▶ _Tarefas a realizar_
1. Retorne o trecho sobre o mercado de gás, começando em "Até pouco tempo, as" e terminando em "as próprias pernas.".
2. As afirmações abaixo estão de acordo com o trecho sobre o mercado de gás? Responda sim ou não a cada uma e cite as palavras do trecho que decidem.
(a) Antes, a única opção das distribuidoras para comprar gás era a Petrobras.
(b) O programa de desinvestimentos da Petrobras priorizou a distribuição de gás.
(c) A Petrobras deixou de ser acionista das distribuidoras.
3. Prolongue o trecho sobre o mercado brasileiro de gás a partir da última frase dele.

▶ _Trecho da página_
+ + +
Até pouco tempo, as distribuidoras de gás natural canalizado só tinham uma opção para compra do insumo que repassa para os consumidores: a Petrobras – por sinal, a petroleira ainda é acionista de grande parte delas. Mas com a saída da única fornecedora do produto, as empresas agora se veem obrigadas a comprar o gás nos mais variados modelos. É como um filho que era acostumado a ter toda sua vida organizada pelos pais, mas que num momento se vê obrigado a caminhar com as próprias pernas.

O mercado brasileiro de gás está em vias de mudar, muito por conta das discussões do programa Gás para Crescer, que desemboca no substitutivo ao Projeto de Lei 6.407/13, que cria um novo marco legal. O programa, como se sabe, surgiu no rastro do programa de desinvestimentos da Petrobras, que priorizou a área de exploração & produção, abrindo mão de setores como o da distribuição de gás.
+ + +
▶ _Dados fornecidos_
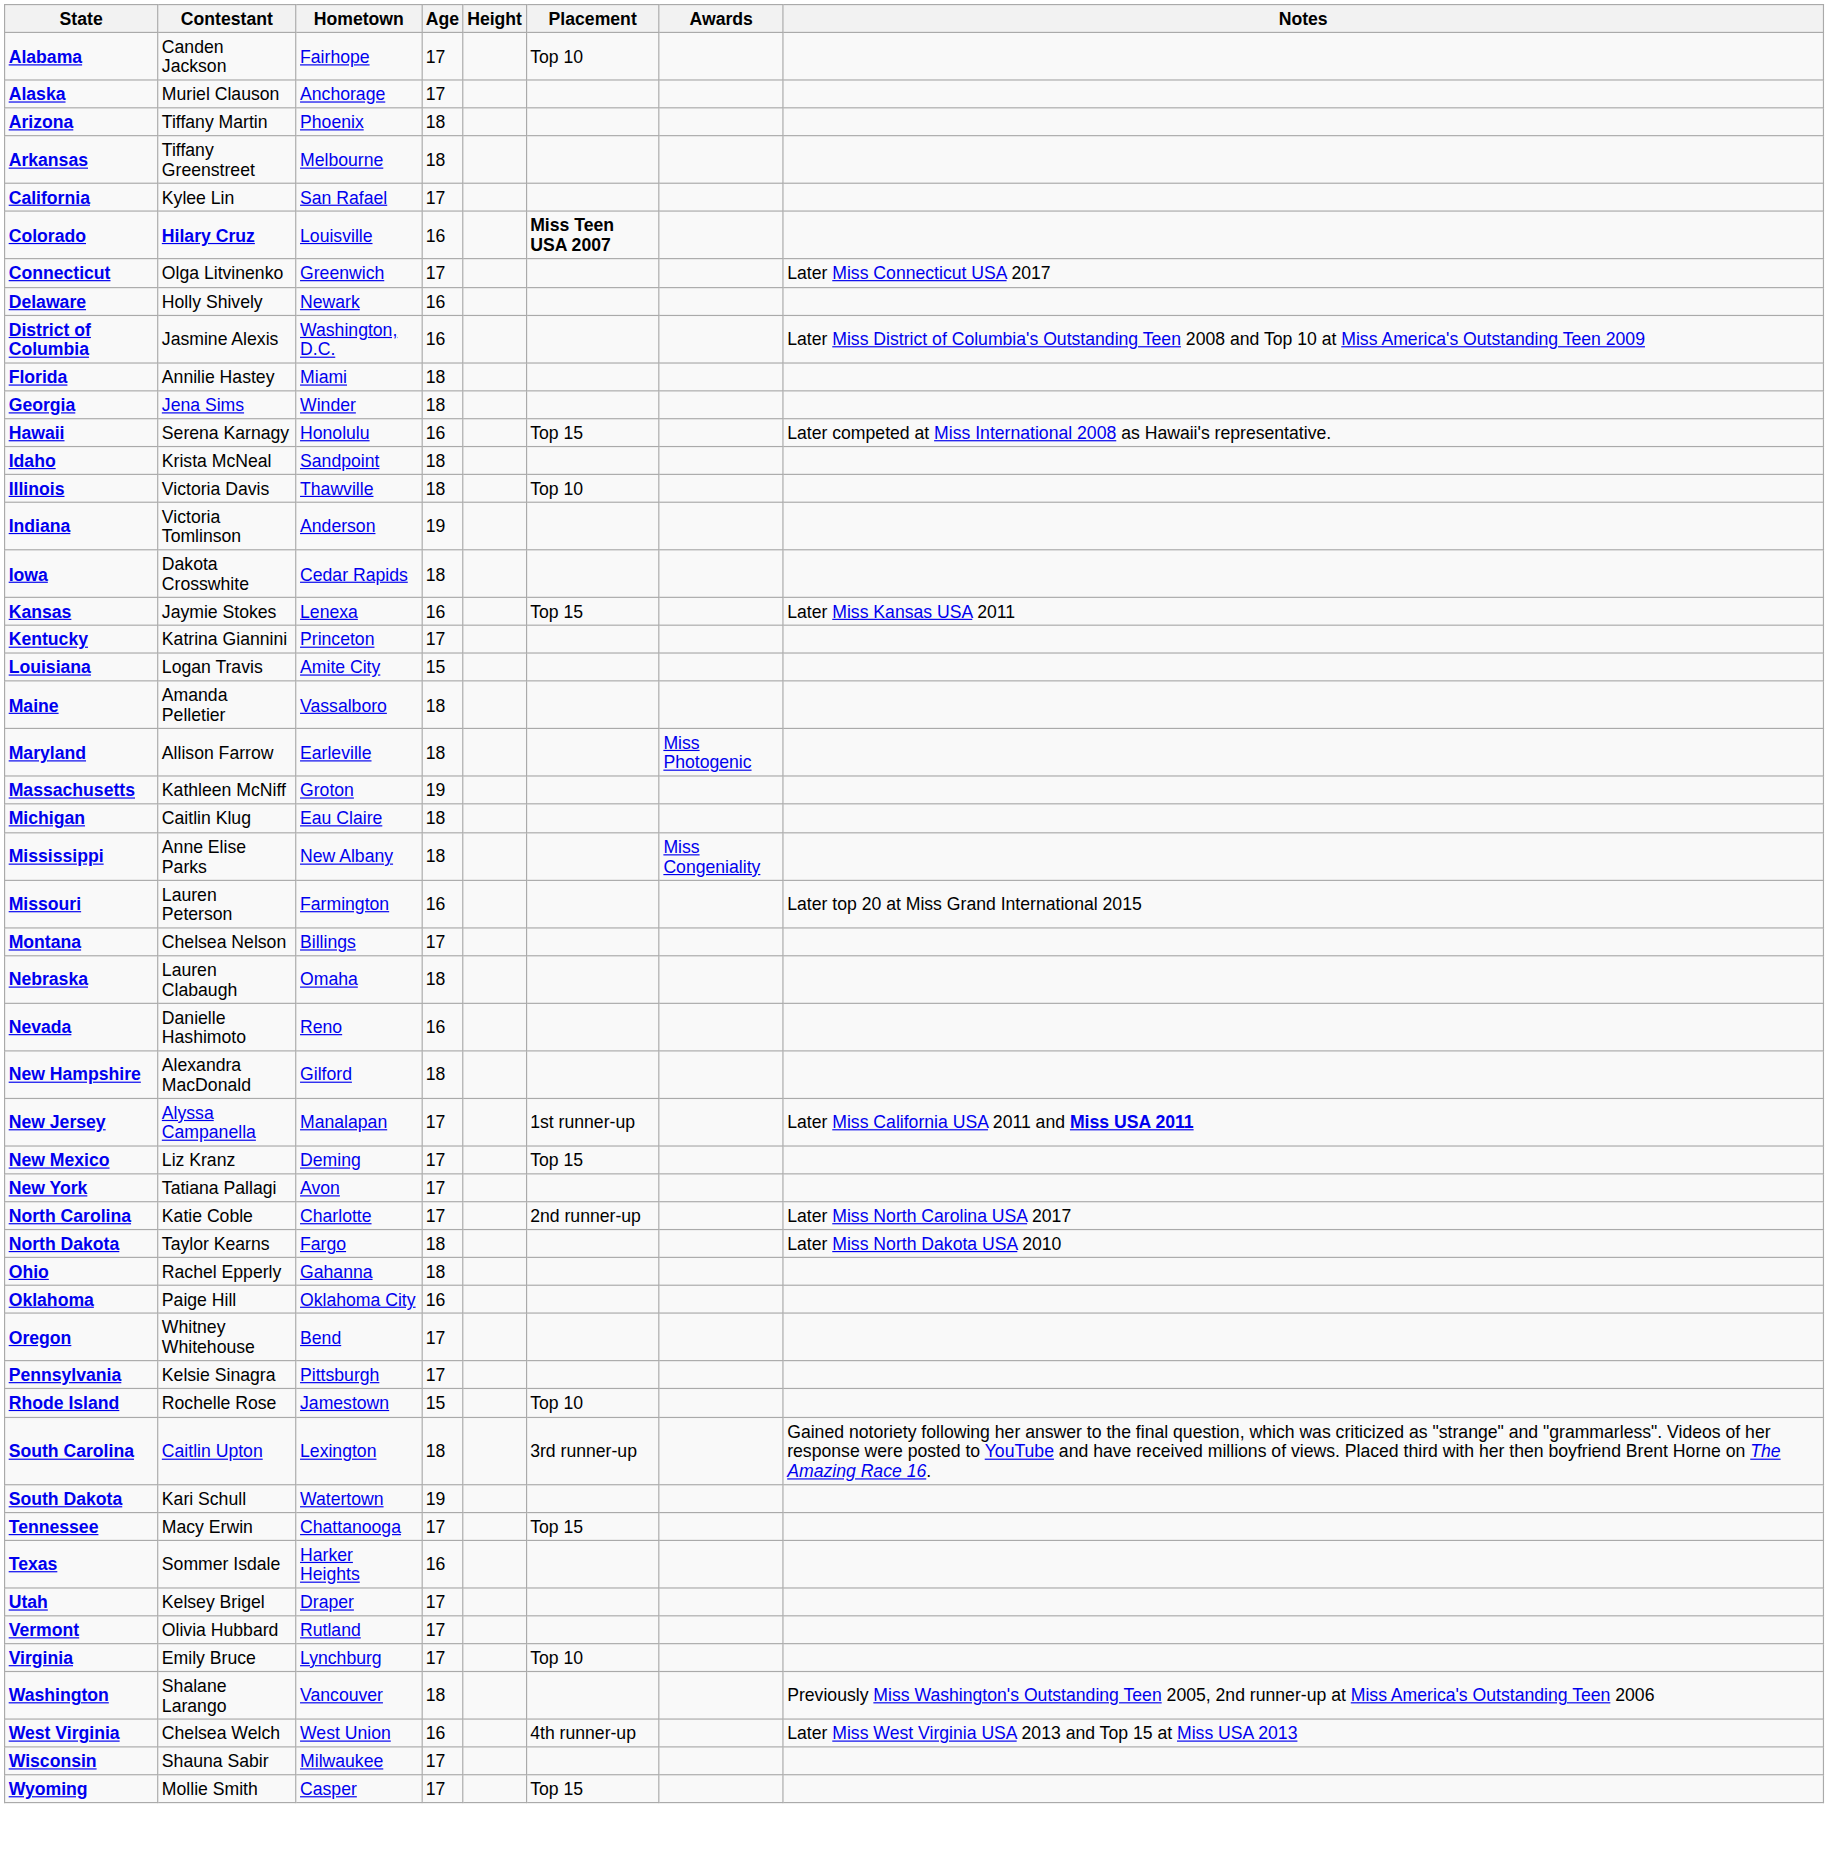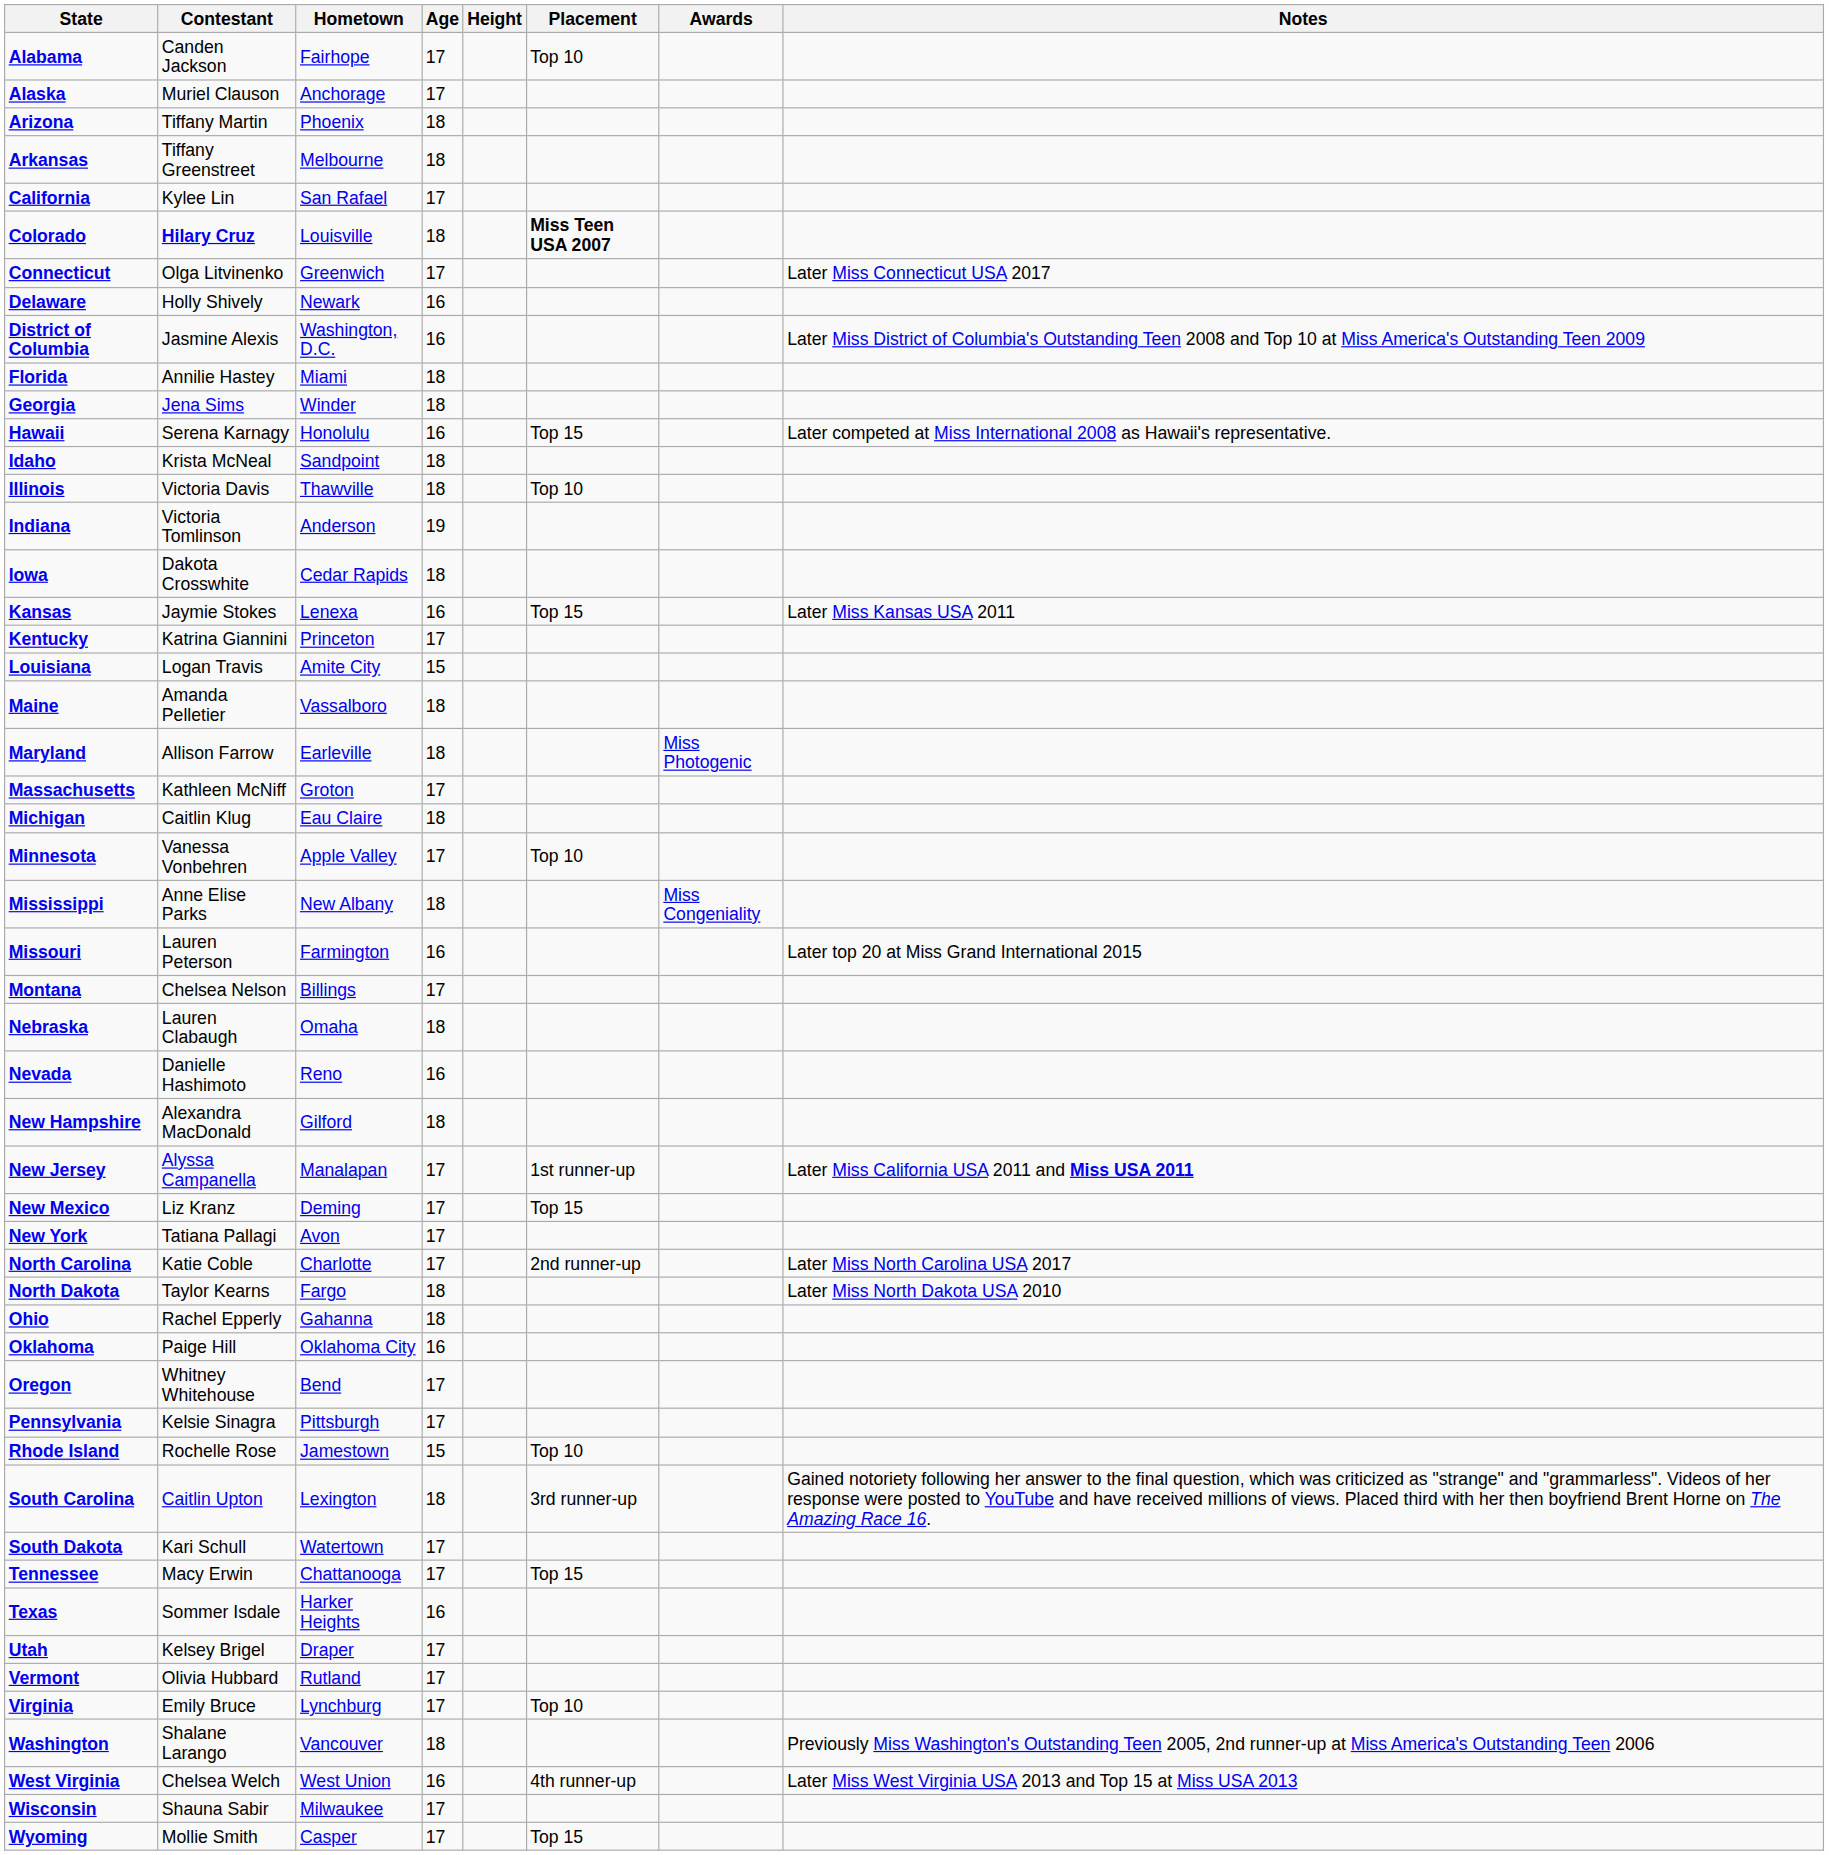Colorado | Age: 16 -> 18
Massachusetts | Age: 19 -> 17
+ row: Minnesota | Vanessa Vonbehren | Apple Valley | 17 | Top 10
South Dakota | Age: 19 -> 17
+ + +
▶ _Respostas por tarefa_
1.
Até pouco tempo, as distribuidoras de gás natural canalizado só tinham uma opção para compra do insumo que repassa para os consumidores: a Petrobras – por sinal, a petroleira ainda é acionista de grande parte delas. Mas com a saída da única fornecedora do produto, as empresas agora se veem obrigadas a comprar o gás nos mais variados modelos. É como um filho que era acostumado a ter toda sua vida organizada pelos pais, mas que num momento se vê obrigado a caminhar com as próprias pernas.

2.
(a) Sim: "só tinham uma opção para compra do insumo que repassa para os consumidores: a Petrobras".
(b) Não: "priorizou a área de exploração & produção, abrindo mão de setores como o da distribuição de gás".
(c) Não: "a petroleira ainda é acionista de grande parte delas".

3.
Mas o que isso significa para o setor? Distribuidoras passam a atuar na atividade de supply, ou seja: poderão ter de ir buscar seus próprios volumes para atender aos seus mercados, seguindo seus próprios planos estratégicos. E caso o PL do Gás seja aprovado pelo Congresso Nacional, novos agentes devem entrar no mercado e acelerar essa realidade. Ainda existem dúvidas a serem respondidas: valerá a pena às empresas de gás canalizado cumprir esse papel? As empresas terão saúde financeira para arcar com os riscos inerentes às negociações para compra e venda da molécula?

Independente das questões em aberto e dos desafios, já se observa a existência de vida após a Petrobras. Uma das empresas que já deu o primeiro movimento nessa direção foi a Bahiagás, que realizou uma chamada pública para a  contratação de 1 milhão de m³/dia de gás de diferentes supridores. No fim da primeira etapa, a empresa recebeu cinco propostas.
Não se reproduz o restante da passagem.